What to work on →
Return, unchanged, the lines of the material that begin at the line containing "在技侦、法医和派出所民警汇报" and end after the line containing "这是一个极为大胆的建议，也是", including both of those lines.

[Plain-text document sources]
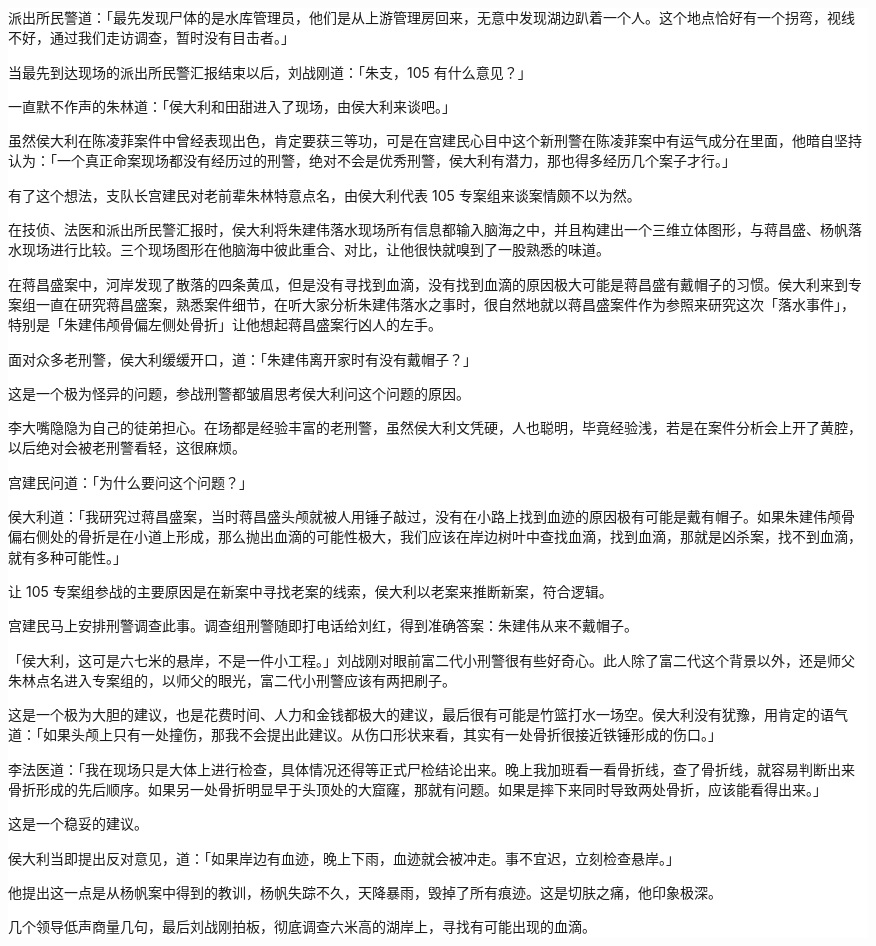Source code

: 
派出所民警道：「最先发现尸体的是水库管理员，他们是从上游管理房回来，无意中发现湖边趴着一个人。这个地点恰好有一个拐弯，视线不好，通过我们走访调查，暂时没有目击者。」 


当最先到达现场的派出所民警汇报结束以后，刘战刚道：「朱支，105 有什么意见？」 


一直默不作声的朱林道：「侯大利和田甜进入了现场，由侯大利来谈吧。」 


虽然侯大利在陈凌菲案件中曾经表现出色，肯定要获三等功，可是在宫建民心目中这个新刑警在陈凌菲案中有运气成分在里面，他暗自坚持认为：「一个真正命案现场都没有经历过的刑警，绝对不会是优秀刑警，侯大利有潜力，那也得多经历几个案子才行。」 


有了这个想法，支队长宫建民对老前辈朱林特意点名，由侯大利代表 105 专案组来谈案情颇不以为然。 


在技侦、法医和派出所民警汇报时，侯大利将朱建伟落水现场所有信息都输入脑海之中，并且构建出一个三维立体图形，与蒋昌盛、杨帆落水现场进行比较。三个现场图形在他脑海中彼此重合、对比，让他很快就嗅到了一股熟悉的味道。 


在蒋昌盛案中，河岸发现了散落的四条黄瓜，但是没有寻找到血滴，没有找到血滴的原因极大可能是蒋昌盛有戴帽子的习惯。侯大利来到专案组一直在研究蒋昌盛案，熟悉案件细节，在听大家分析朱建伟落水之事时，很自然地就以蒋昌盛案件作为参照来研究这次「落水事件」，特别是「朱建伟颅骨偏左侧处骨折」让他想起蒋昌盛案行凶人的左手。 


面对众多老刑警，侯大利缓缓开口，道：「朱建伟离开家时有没有戴帽子？」 


这是一个极为怪异的问题，参战刑警都皱眉思考侯大利问这个问题的原因。 


李大嘴隐隐为自己的徒弟担心。在场都是经验丰富的老刑警，虽然侯大利文凭硬，人也聪明，毕竟经验浅，若是在案件分析会上开了黄腔，以后绝对会被老刑警看轻，这很麻烦。 


宫建民问道：「为什么要问这个问题？」 


侯大利道：「我研究过蒋昌盛案，当时蒋昌盛头颅就被人用锤子敲过，没有在小路上找到血迹的原因极有可能是戴有帽子。如果朱建伟颅骨偏右侧处的骨折是在小道上形成，那么抛出血滴的可能性极大，我们应该在岸边树叶中查找血滴，找到血滴，那就是凶杀案，找不到血滴，就有多种可能性。」 


让 105 专案组参战的主要原因是在新案中寻找老案的线索，侯大利以老案来推断新案，符合逻辑。 


宫建民马上安排刑警调查此事。调查组刑警随即打电话给刘红，得到准确答案：朱建伟从来不戴帽子。 


「侯大利，这可是六七米的悬岸，不是一件小工程。」刘战刚对眼前富二代小刑警很有些好奇心。此人除了富二代这个背景以外，还是师父朱林点名进入专案组的，以师父的眼光，富二代小刑警应该有两把刷子。 


这是一个极为大胆的建议，也是花费时间、人力和金钱都极大的建议，最后很有可能是竹篮打水一场空。侯大利没有犹豫，用肯定的语气道：「如果头颅上只有一处撞伤，那我不会提出此建议。从伤口形状来看，其实有一处骨折很接近铁锤形成的伤口。」 


李法医道：「我在现场只是大体上进行检查，具体情况还得等正式尸检结论出来。晚上我加班看一看骨折线，查了骨折线，就容易判断出来骨折形成的先后顺序。如果另一处骨折明显早于头顶处的大窟窿，那就有问题。如果是摔下来同时导致两处骨折，应该能看得出来。」 


这是一个稳妥的建议。 


侯大利当即提出反对意见，道：「如果岸边有血迹，晚上下雨，血迹就会被冲走。事不宜迟，立刻检查悬岸。」 


他提出这一点是从杨帆案中得到的教训，杨帆失踪不久，天降暴雨，毁掉了所有痕迹。这是切肤之痛，他印象极深。 


几个领导低声商量几句，最后刘战刚拍板，彻底调查六米高的湖岸上，寻找有可能出现的血滴。 

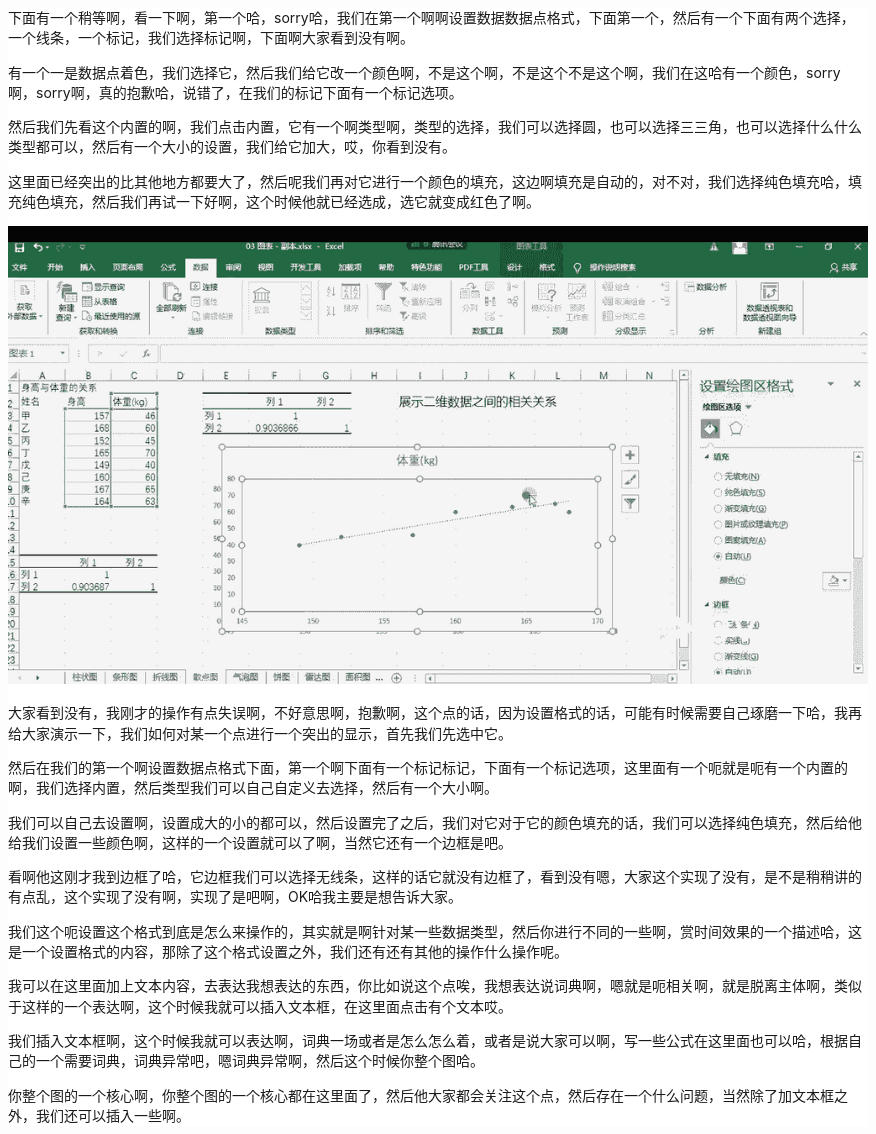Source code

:下面有一个稍等啊，看一下啊，第一个哈，sorry哈，我们在第一个啊啊设置数据数据点格式，下面第一个，然后有一个下面有两个选择，一个线条，一个标记，我们选择标记啊，下面啊大家看到没有啊。

有一个一是数据点着色，我们选择它，然后我们给它改一个颜色啊，不是这个啊，不是这个不是这个啊，我们在这哈有一个颜色，sorry啊，sorry啊，真的抱歉哈，说错了，在我们的标记下面有一个标记选项。

然后我们先看这个内置的啊，我们点击内置，它有一个啊类型啊，类型的选择，我们可以选择圆，也可以选择三三角，也可以选择什么什么类型都可以，然后有一个大小的设置，我们给它加大，哎，你看到没有。

这里面已经突出的比其他地方都要大了，然后呢我们再对它进行一个颜色的填充，这边啊填充是自动的，对不对，我们选择纯色填充哈，填充纯色填充，然后我们再试一下好啊，这个时候他就已经选成，选它就变成红色了啊。



![](img/9744305cb731c87818a840fab06b1c7c_63.png)

大家看到没有，我刚才的操作有点失误啊，不好意思啊，抱歉啊，这个点的话，因为设置格式的话，可能有时候需要自己琢磨一下哈，我再给大家演示一下，我们如何对某一个点进行一个突出的显示，首先我们先选中它。

然后在我们的第一个啊设置数据点格式下面，第一个啊下面有一个标记标记，下面有一个标记选项，这里面有一个呃就是呃有一个内置的啊，我们选择内置，然后类型我们可以自己自定义去选择，然后有一个大小啊。

我们可以自己去设置啊，设置成大的小的都可以，然后设置完了之后，我们对它对于它的颜色填充的话，我们可以选择纯色填充，然后给他给我们设置一些颜色啊，这样的一个设置就可以了啊，当然它还有一个边框是吧。

看啊他这刚才我到边框了哈，它边框我们可以选择无线条，这样的话它就没有边框了，看到没有嗯，大家这个实现了没有，是不是稍稍讲的有点乱，这个实现了没有啊，实现了是吧啊，OK哈我主要是想告诉大家。

我们这个呃设置这个格式到底是怎么来操作的，其实就是啊针对某一些数据类型，然后你进行不同的一些啊，赏时间效果的一个描述哈，这是一个设置格式的内容，那除了这个格式设置之外，我们还有还有其他的操作什么操作呢。

我可以在这里面加上文本内容，去表达我想表达的东西，你比如说这个点唉，我想表达说词典啊，嗯就是呃相关啊，就是脱离主体啊，类似于这样的一个表达啊，这个时候我就可以插入文本框，在这里面点击有个文本哎。

我们插入文本框啊，这个时候我就可以表达啊，词典一场或者是怎么怎么着，或者是说大家可以啊，写一些公式在这里面也可以哈，根据自己的一个需要词典，词典异常吧，嗯词典异常啊，然后这个时候你整个图哈。

你整个图的一个核心啊，你整个图的一个核心都在这里面了，然后他大家都会关注这个点，然后存在一个什么问题，当然除了加文本框之外，我们还可以插入一些啊。


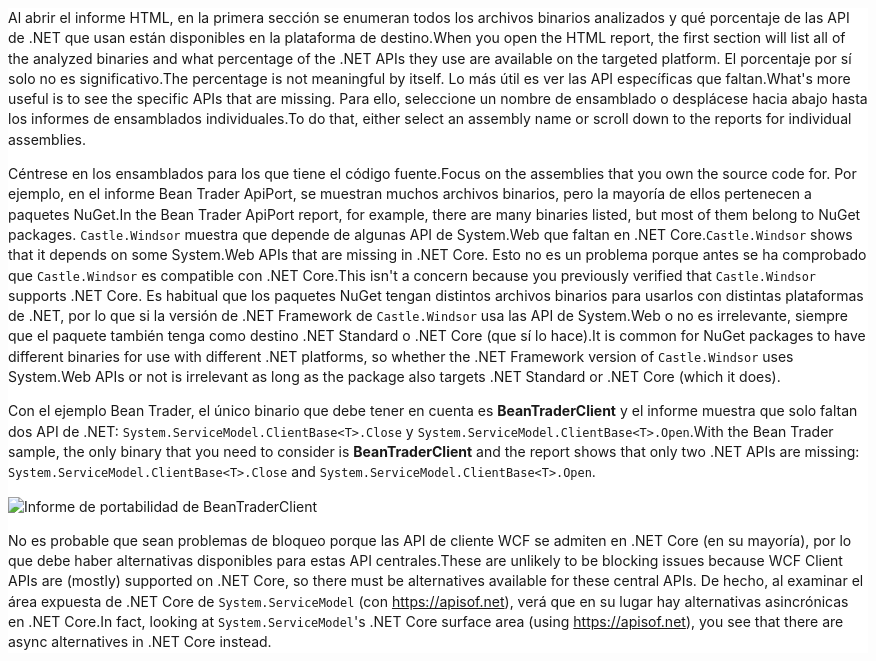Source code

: <span data-ttu-id="d2cc0-217">Al abrir el informe HTML, en la primera sección se enumeran todos los archivos binarios analizados y qué porcentaje de las API de .NET que usan están disponibles en la plataforma de destino.</span><span class="sxs-lookup"><span data-stu-id="d2cc0-217">When you open the HTML report, the first section will list all of the analyzed binaries and what percentage of the .NET APIs they use are available on the targeted platform.</span></span> <span data-ttu-id="d2cc0-218">El porcentaje por sí solo no es significativo.</span><span class="sxs-lookup"><span data-stu-id="d2cc0-218">The percentage is not meaningful by itself.</span></span> <span data-ttu-id="d2cc0-219">Lo más útil es ver las API específicas que faltan.</span><span class="sxs-lookup"><span data-stu-id="d2cc0-219">What's more useful is to see the specific APIs that are missing.</span></span> <span data-ttu-id="d2cc0-220">Para ello, seleccione un nombre de ensamblado o desplácese hacia abajo hasta los informes de ensamblados individuales.</span><span class="sxs-lookup"><span data-stu-id="d2cc0-220">To do that, either select an assembly name or scroll down to the reports for individual assemblies.</span></span>

<span data-ttu-id="d2cc0-221">Céntrese en los ensamblados para los que tiene el código fuente.</span><span class="sxs-lookup"><span data-stu-id="d2cc0-221">Focus on the assemblies that you own the source code for.</span></span> <span data-ttu-id="d2cc0-222">Por ejemplo, en el informe Bean Trader ApiPort, se muestran muchos archivos binarios, pero la mayoría de ellos pertenecen a paquetes NuGet.</span><span class="sxs-lookup"><span data-stu-id="d2cc0-222">In the Bean Trader ApiPort report, for example, there are many binaries listed, but most of them belong to NuGet packages.</span></span> <span data-ttu-id="d2cc0-223">`Castle.Windsor` muestra que depende de algunas API de System.Web que faltan en .NET Core.</span><span class="sxs-lookup"><span data-stu-id="d2cc0-223">`Castle.Windsor` shows that it depends on some System.Web APIs that are missing in .NET Core.</span></span> <span data-ttu-id="d2cc0-224">Esto no es un problema porque antes se ha comprobado que `Castle.Windsor` es compatible con .NET Core.</span><span class="sxs-lookup"><span data-stu-id="d2cc0-224">This isn't a concern because you previously verified that `Castle.Windsor` supports .NET Core.</span></span> <span data-ttu-id="d2cc0-225">Es habitual que los paquetes NuGet tengan distintos archivos binarios para usarlos con distintas plataformas de .NET, por lo que si la versión de .NET Framework de `Castle.Windsor` usa las API de System.Web o no es irrelevante, siempre que el paquete también tenga como destino .NET Standard o .NET Core (que sí lo hace).</span><span class="sxs-lookup"><span data-stu-id="d2cc0-225">It is common for NuGet packages to have different binaries for use with different .NET platforms, so whether the .NET Framework version of `Castle.Windsor` uses System.Web APIs or not is irrelevant as long as the package also targets .NET Standard or .NET Core (which it does).</span></span>

<span data-ttu-id="d2cc0-226">Con el ejemplo Bean Trader, el único binario que debe tener en cuenta es **BeanTraderClient** y el informe muestra que solo faltan dos API de .NET: `System.ServiceModel.ClientBase<T>.Close` y `System.ServiceModel.ClientBase<T>.Open`.</span><span class="sxs-lookup"><span data-stu-id="d2cc0-226">With the Bean Trader sample, the only binary that you need to consider is **BeanTraderClient** and the report shows that only two .NET APIs are missing: `System.ServiceModel.ClientBase<T>.Close` and `System.ServiceModel.ClientBase<T>.Open`.</span></span>

![Informe de portabilidad de BeanTraderClient](./media/convert-project-from-net-framework/portability-report.png)

<span data-ttu-id="d2cc0-228">No es probable que sean problemas de bloqueo porque las API de cliente WCF se admiten en .NET Core (en su mayoría), por lo que debe haber alternativas disponibles para estas API centrales.</span><span class="sxs-lookup"><span data-stu-id="d2cc0-228">These are unlikely to be blocking issues because WCF Client APIs are (mostly) supported on .NET Core, so there must be alternatives available for these central APIs.</span></span> <span data-ttu-id="d2cc0-229">De hecho, al examinar el área expuesta de .NET Core de `System.ServiceModel` (con <https://apisof.net>), verá que en su lugar hay alternativas asincrónicas en .NET Core.</span><span class="sxs-lookup"><span data-stu-id="d2cc0-229">In fact, looking at `System.ServiceModel`'s .NET Core surface area (using <https://apisof.net>), you see that there are async alternatives in .NET Core instead.</span></span>
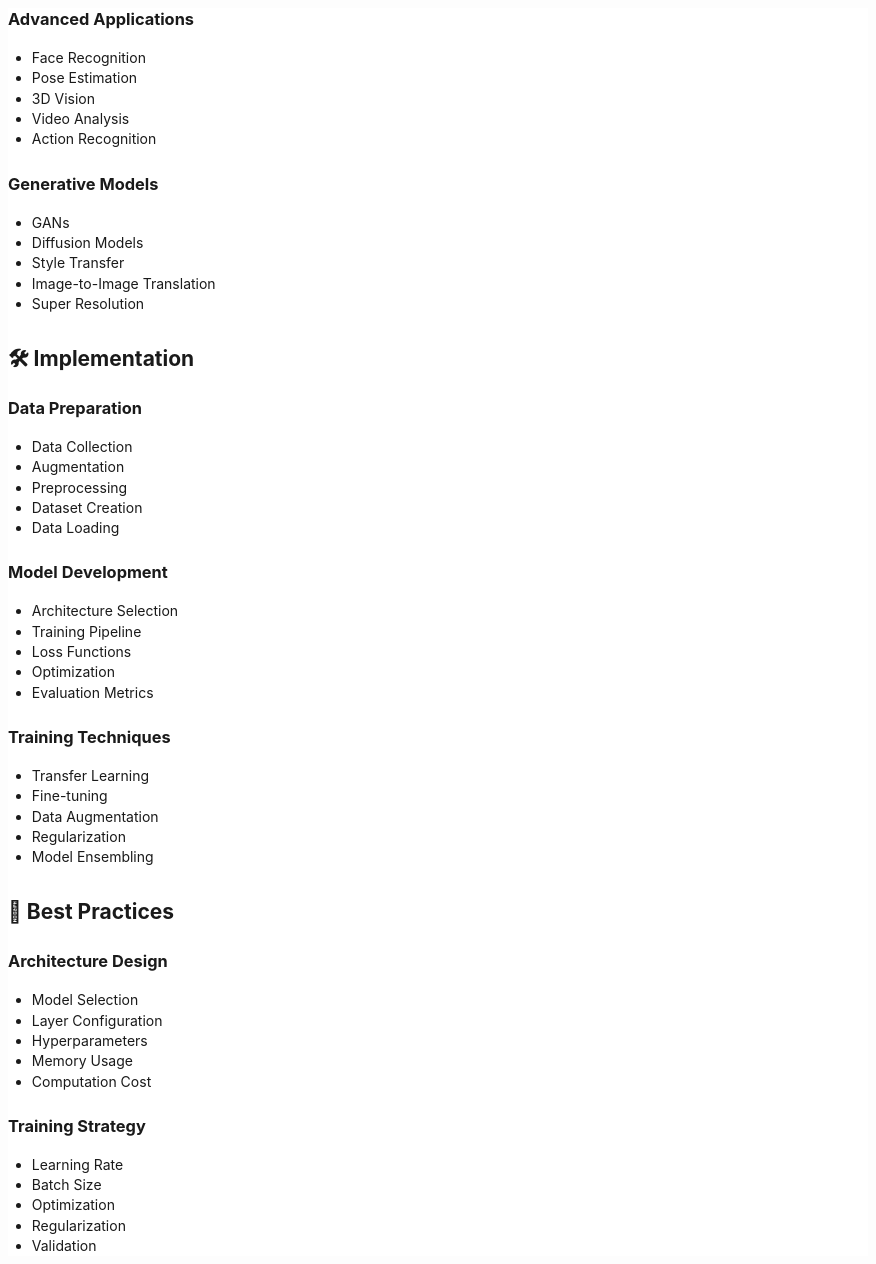 ### Advanced Applications
- Face Recognition
- Pose Estimation
- 3D Vision
- Video Analysis
- Action Recognition

### Generative Models
- GANs
- Diffusion Models
- Style Transfer
- Image-to-Image Translation
- Super Resolution

## 🛠️ Implementation

### Data Preparation
- Data Collection
- Augmentation
- Preprocessing
- Dataset Creation
- Data Loading

### Model Development
- Architecture Selection
- Training Pipeline
- Loss Functions
- Optimization
- Evaluation Metrics

### Training Techniques
- Transfer Learning
- Fine-tuning
- Data Augmentation
- Regularization
- Model Ensembling

## 🔧 Best Practices

### Architecture Design
- Model Selection
- Layer Configuration
- Hyperparameters
- Memory Usage
- Computation Cost

### Training Strategy
- Learning Rate
- Batch Size
- Optimization
- Regularization
- Validation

Output of the task →
在技侦、法医和派出所民警汇报时，侯大利将朱建伟落水现场所有信息都输入脑海之中，并且构建出一个三维立体图形，与蒋昌盛、杨帆落水现场进行比较。三个现场图形在他脑海中彼此重合、对比，让他很快就嗅到了一股熟悉的味道。 


在蒋昌盛案中，河岸发现了散落的四条黄瓜，但是没有寻找到血滴，没有找到血滴的原因极大可能是蒋昌盛有戴帽子的习惯。侯大利来到专案组一直在研究蒋昌盛案，熟悉案件细节，在听大家分析朱建伟落水之事时，很自然地就以蒋昌盛案件作为参照来研究这次「落水事件」，特别是「朱建伟颅骨偏左侧处骨折」让他想起蒋昌盛案行凶人的左手。 


面对众多老刑警，侯大利缓缓开口，道：「朱建伟离开家时有没有戴帽子？」 


这是一个极为怪异的问题，参战刑警都皱眉思考侯大利问这个问题的原因。 


李大嘴隐隐为自己的徒弟担心。在场都是经验丰富的老刑警，虽然侯大利文凭硬，人也聪明，毕竟经验浅，若是在案件分析会上开了黄腔，以后绝对会被老刑警看轻，这很麻烦。 


宫建民问道：「为什么要问这个问题？」 


侯大利道：「我研究过蒋昌盛案，当时蒋昌盛头颅就被人用锤子敲过，没有在小路上找到血迹的原因极有可能是戴有帽子。如果朱建伟颅骨偏右侧处的骨折是在小道上形成，那么抛出血滴的可能性极大，我们应该在岸边树叶中查找血滴，找到血滴，那就是凶杀案，找不到血滴，就有多种可能性。」 


让 105 专案组参战的主要原因是在新案中寻找老案的线索，侯大利以老案来推断新案，符合逻辑。 


宫建民马上安排刑警调查此事。调查组刑警随即打电话给刘红，得到准确答案：朱建伟从来不戴帽子。 


「侯大利，这可是六七米的悬岸，不是一件小工程。」刘战刚对眼前富二代小刑警很有些好奇心。此人除了富二代这个背景以外，还是师父朱林点名进入专案组的，以师父的眼光，富二代小刑警应该有两把刷子。 


这是一个极为大胆的建议，也是花费时间、人力和金钱都极大的建议，最后很有可能是竹篮打水一场空。侯大利没有犹豫，用肯定的语气道：「如果头颅上只有一处撞伤，那我不会提出此建议。从伤口形状来看，其实有一处骨折很接近铁锤形成的伤口。」 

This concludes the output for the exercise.